We will show that angle(ADE) = 30 from which it follows immediately that DEC is equilateral.

Let z = length(AB).

Erect a perpendicular on AD passing through E. Call it FE. Clearly length(FE) = z/2.
Let x = length(AF) and y = length(FD). Clearly x+y = z and angle(AEF) = angle(BAE) = 15.

Now, x/(z/2) = 2x/z = tan(15). By the half-angle formula tan(a/2) = (1-cos(a))/sin(a) we have
2x/z = (1-cos(30))/sin(30). But these values are known exactly, so we substitute and obtain
2x/z = (1-sqrt(3)/2)/(1/2) which simplifies to
2x/z = 2-sqrt(3) which is easily solved for x to give
x = z*(1-sqrt(3)/2)

Now, we have x+y = z and x = z*(1-sqrt(3)/2) so we substitute for x to obtain
z*(1-sqrt(3)/2)+y = z which is easily solved for y to give
y = z*sqrt(3)/2 or, equivalently, 2y = z*sqrt(3).

Let T = angle(ADE). Then tan(T) = (z/2)/y = z/(2y) so we substitute for 2y to obtain
tan(T) = z/(z*sqrt(3)) which simplifies to
tan(T) = 1/sqrt(3) so we have
T = arctan(1/sqrt(3)). But this value is known exactly, so we substitute and obtain
T = 30 QED

I know, it's ugly and there's probably an elegant 3-line pure-geometric proof...

 

[Arrgghh]

Well, here's my go at it:
Given that angle BAE = angle ABE, it follows that triangle AEB is isoceles, and therefore segement AE = segement BE. Also, it is given that segement AD = BC, and by angle subtraction angle DAE = angle CBE.

Using a SAS correspondence, we can find that triangle DAE = triangle BEC. It follows then that segments DE and CE are congruent. Also, segment DA congruent to segment DE, and segment DA congruent to segment DC implies that DE conguent to DC. Also, since DE and CE are congruent, the triangle is equilateral.

I did fudge a bit in there, but i'm tired... sorry.

 

[heliomphalodon]

Originally posted by: Arrgghh
Well, here's my go at it:
Given that angle BAE = angle ABE, it follows that triangle AEB is isoceles, and therefore segement AE = segement BE. Also, it is given that segement AD = BC, and by angle subtraction angle DAE = angle CBE.

Using a SAS correspondence, we can find that triangle DAE = triangle BEC. It follows then that segments DE and CE are congruent. Also, segment DA congruent to segment DE, and segment DA congruent to segment DC implies that DE conguent to DC. Also, since DE and CE are congruent, the triangle is equilateral.

I did fudge a bit in there, but i'm tired... sorry.

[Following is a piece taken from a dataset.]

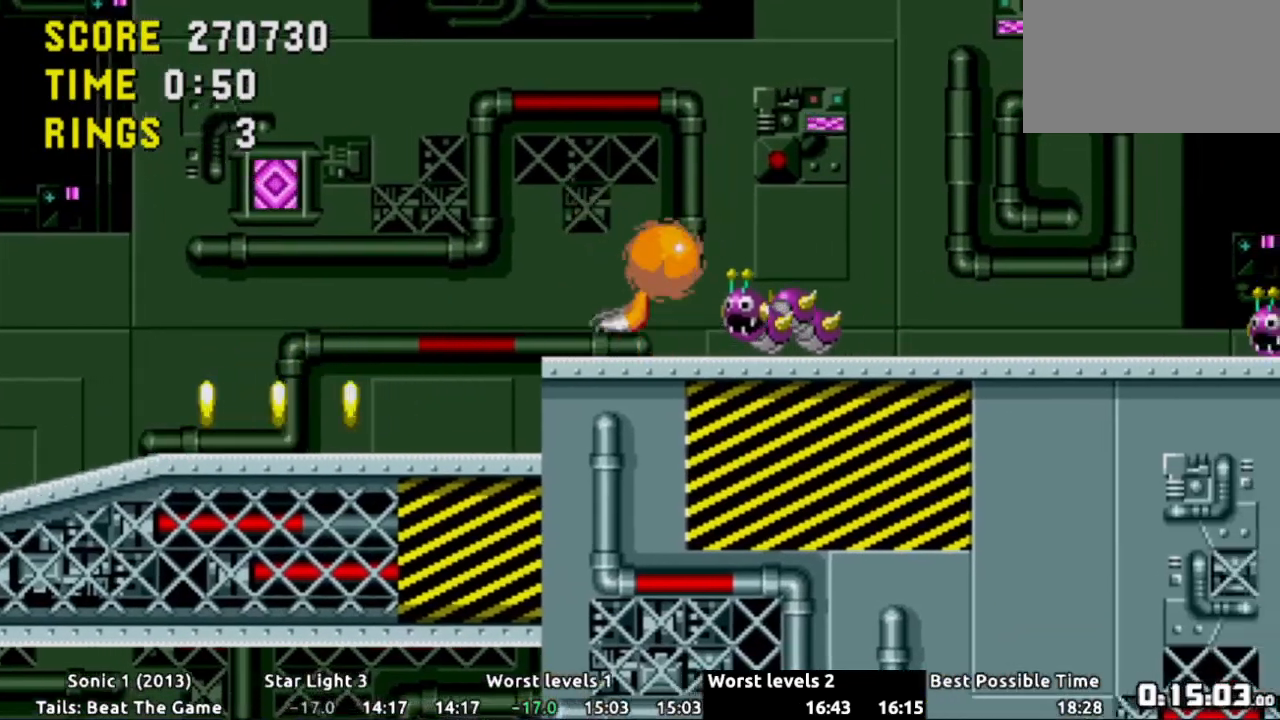
{"buttons": ["DPAD_RIGHT"], "events": [[16, "A", "up"]]}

You did more than "fudge" -- your statement "segment DA congruent to segment DE" is not justified and essentially assumes the result! :Q Still, I think you're on the right track (and I suspect that your approach is closer to what was intended). The "clean" way to do this geometrically might be to show that angle(ADE) = 2*angle(ABE), or else to show (not assume) that triangle ADE is isosceles.

C'mon folks, someone must see an elegant proof for this!

 

[Arrgghh]

Well, like I said I was tired, and that was what came to mind when I looked at the picture. Proving DEC is isosceles is easy, an easy way to get that last segment (DC) just didn't spring to mind.

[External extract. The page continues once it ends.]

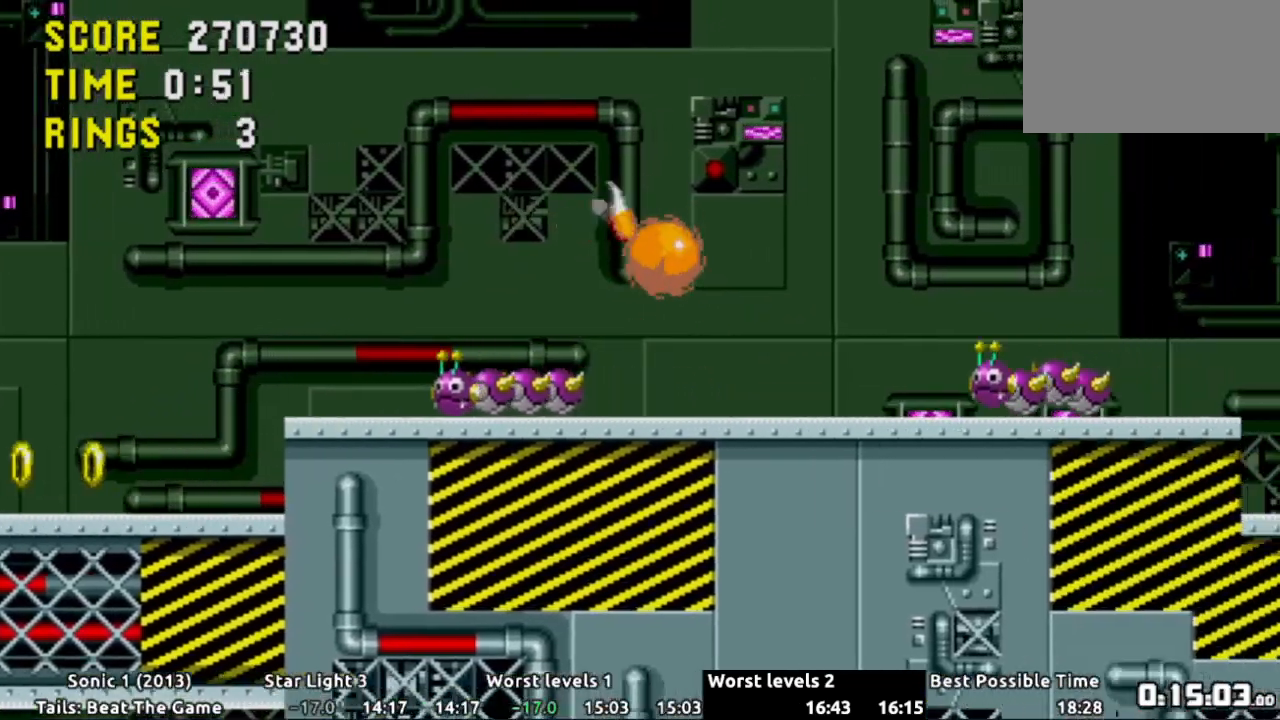
{"buttons": ["DPAD_RIGHT"], "events": [[267, "A", "down"], [317, "A", "up"]]}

It looks to me like you could use angle and segment constructions to draw triangle DAE outside the square with segment DA in common, and then using congurences it should be possible to show that angle DAE and angle DEA are congurent, thus making the triangle isosceles. That would justify my huge leap. I leave it to someone else to fill in the holes.

 

[BumJCRules]

Since ABCD is a Square,

Postulate #1 - Side A, B, C, D all equal 10 units in length. This is just a number that I am using.

Postulate #2 - Singe all the angle in a square are 90 degree angles, all of the side are equal lengths.

With that being said...


Use the law of sines to figure out the length of segments AE and EB.

Law of Sines is ... (I have it set up for this problem)

(sin BAE / EB) = (sin ABE / AE) = (sin AEB / AB) So...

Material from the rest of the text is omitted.